随着她对他了解的加深,她也被他在科学之外的好奇心所打动。她发现他会说多种语言,会吹单簧管,还是佛蒙特州万宝路音乐节(Marlboro Music Festival)的董事会成员。2015年,他在那里建了一座小木屋后,和妻子搬到了那里。他还是一名志愿消防队员,他会问胡克斯特拉,他应该如何处理农场里的老鼠。最后,他开始把它们带到胡克斯特拉(Hoekstra)那里,以增加那里的藏品。胡克斯特拉也是MCZ的哺乳动物馆馆长。

胡克斯特拉说:“他有这么多奇妙的兴趣。“他在这种意义上非常深刻。”

OEB的教授斯科特·v·爱德华兹(Scott V. Edwards)曾与列万廷共事,并在本科时接受过他的指导和论文建议,他也记得列万廷的那种好奇心。

“通常,当他在我办公室外停下来查看邮件时,我想向他请教一些深奥的种群遗传学理论,但他想谈的是鸟类,”鸟类学家爱德华兹说。“他对鸟类在迁徙过程中的行为和活动有疑问。我会试着帮他弄清楚他的喂鸟器里有什么物种。”

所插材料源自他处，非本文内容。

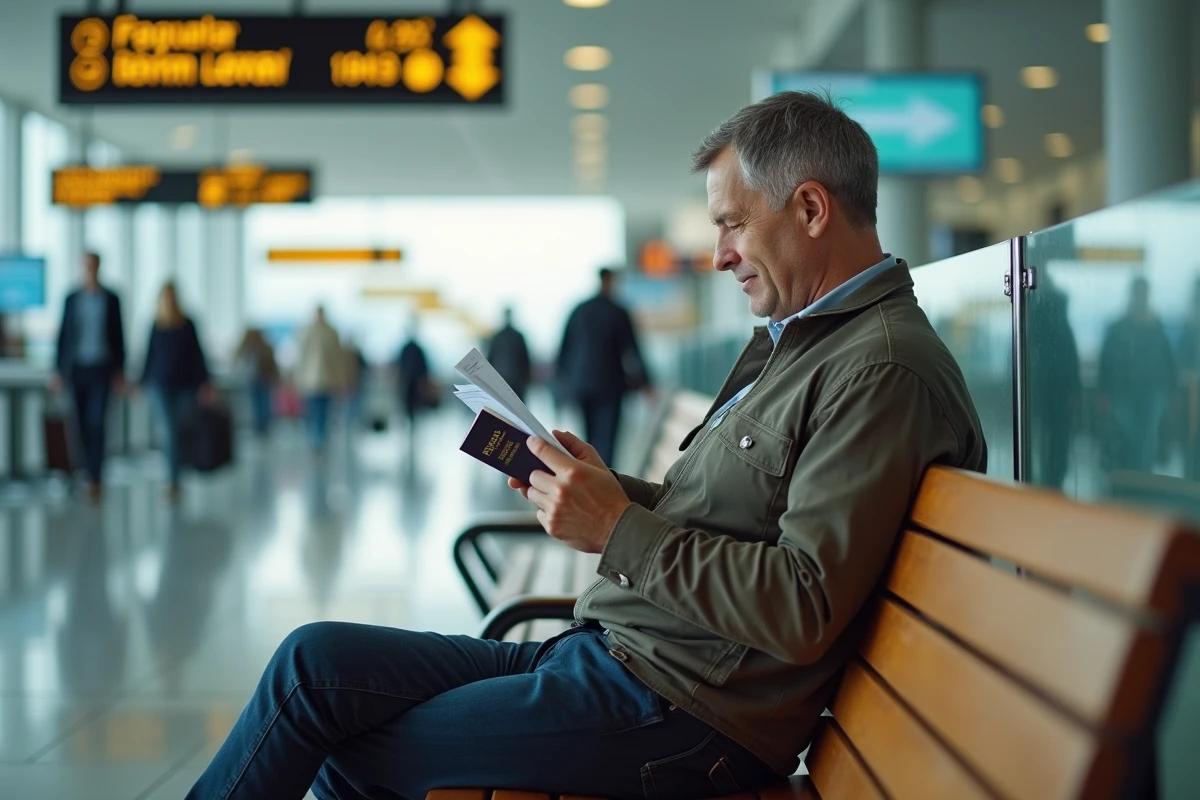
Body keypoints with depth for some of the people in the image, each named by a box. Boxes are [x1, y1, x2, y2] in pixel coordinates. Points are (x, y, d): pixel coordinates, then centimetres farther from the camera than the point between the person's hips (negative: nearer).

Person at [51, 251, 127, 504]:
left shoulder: (111, 299, 0)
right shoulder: (71, 299, 4)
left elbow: (118, 335, 2)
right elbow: (63, 335, 6)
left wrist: (120, 371, -1)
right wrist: (58, 370, 1)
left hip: (101, 369, -2)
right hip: (76, 368, 2)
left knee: (96, 423, -12)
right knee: (82, 424, 5)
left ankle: (94, 480, -13)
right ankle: (93, 473, 20)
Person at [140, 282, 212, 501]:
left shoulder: (187, 325, 3)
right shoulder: (156, 326, 3)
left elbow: (197, 355, 3)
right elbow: (150, 355, 10)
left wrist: (204, 383, -2)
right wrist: (143, 382, 11)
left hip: (185, 385, 1)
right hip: (161, 385, -1)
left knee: (181, 433, 4)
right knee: (169, 432, -9)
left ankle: (174, 480, 19)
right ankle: (173, 480, -10)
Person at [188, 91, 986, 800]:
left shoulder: (882, 368, -16)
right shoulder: (794, 337, 16)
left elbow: (804, 611, -24)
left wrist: (621, 530, -19)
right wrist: (612, 490, 5)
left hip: (679, 710, -10)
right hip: (606, 650, 10)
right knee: (320, 658, 4)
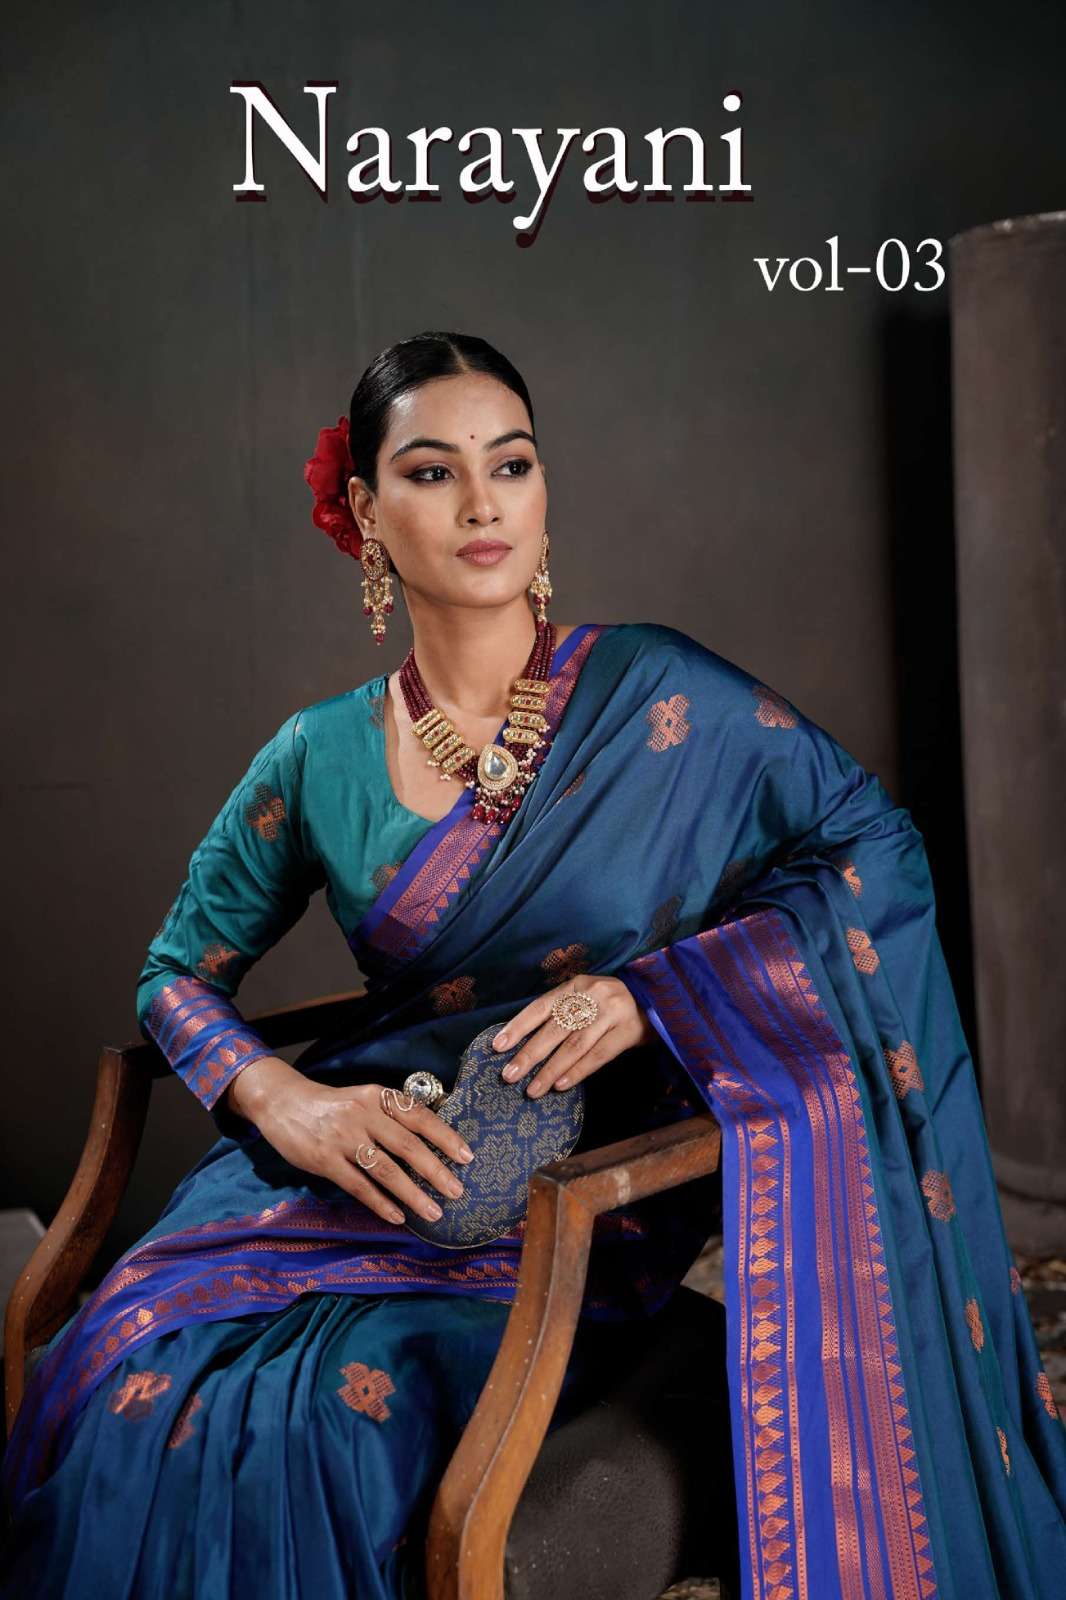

爱德华兹还记得列万廷在课堂上的投入程度。他说,这位每天穿着卡其布裤子、靴子和工作衬衫来上课的著名教授,会通过在黑板上做手势和笔记,全神贯注地与课堂互动,以至于每节课结束时,他都会涂上粉笔。

爱德华兹说:“无论他谈论什么,他总是想触及问题的核心。”

列万廷身后有四个儿子、七个孙辈和一个曾孙女。列万廷娶了高中时的恋人玛丽·简·克里斯蒂安森。他们在一起生活了70多年,只相隔三天就去世了。